* **Materials provided**
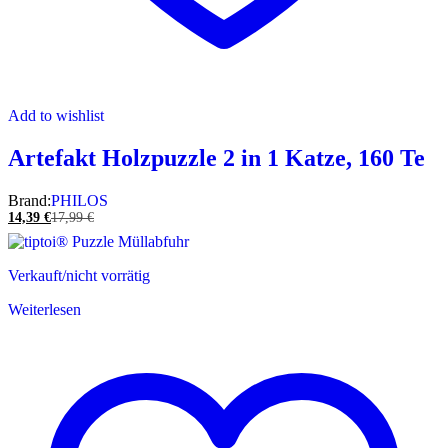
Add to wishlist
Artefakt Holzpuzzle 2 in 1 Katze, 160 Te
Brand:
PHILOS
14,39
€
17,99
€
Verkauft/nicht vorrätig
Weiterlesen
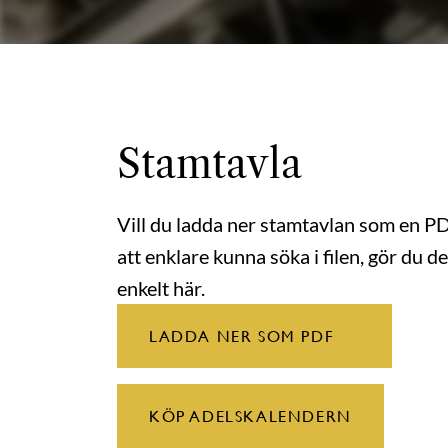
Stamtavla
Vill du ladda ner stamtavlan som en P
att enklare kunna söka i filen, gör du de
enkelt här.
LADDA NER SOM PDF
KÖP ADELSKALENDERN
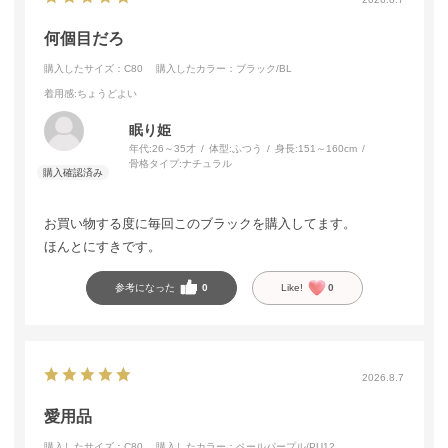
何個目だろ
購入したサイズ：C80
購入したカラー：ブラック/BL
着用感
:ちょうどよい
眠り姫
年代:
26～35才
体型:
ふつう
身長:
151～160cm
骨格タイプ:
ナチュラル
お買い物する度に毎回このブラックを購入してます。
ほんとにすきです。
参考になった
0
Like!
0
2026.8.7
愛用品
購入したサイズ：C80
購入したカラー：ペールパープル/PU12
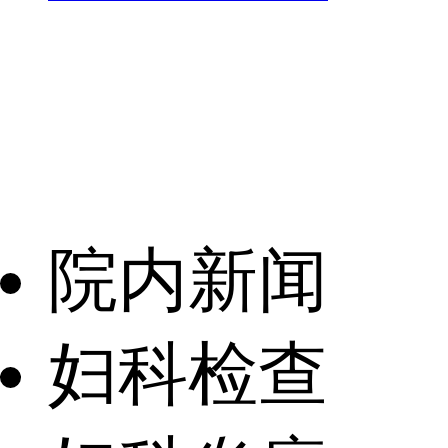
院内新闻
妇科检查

* **Exercise**
Please rewrite all of the material above with "wishlist" replaced by "favorites" and every other line unchanged. Leave the pictures out of your answer.

* **Exercise result**
Add to favorites
Artefakt Holzpuzzle 2 in 1 Katze, 160 Te
Brand:
PHILOS
14,39
€
17,99
€
Verkauft/nicht vorrätig
Weiterlesen
Stamtavla
Vill du ladda ner stamtavlan som en P
att enklare kunna söka i filen, gör du de
enkelt här.
LADDA NER SOM PDF
KÖP ADELSKALENDERN
何個目だろ
購入したサイズ：C80
購入したカラー：ブラック/BL
着用感
:ちょうどよい
眠り姫
年代:
26～35才
体型:
ふつう
身長:
151～160cm
骨格タイプ:
ナチュラル
お買い物する度に毎回このブラックを購入してます。
ほんとにすきです。
参考になった
0
Like!
0
2026.8.7
愛用品
購入したサイズ：C80
購入したカラー：ペールパープル/PU12
院内新闻
妇科检查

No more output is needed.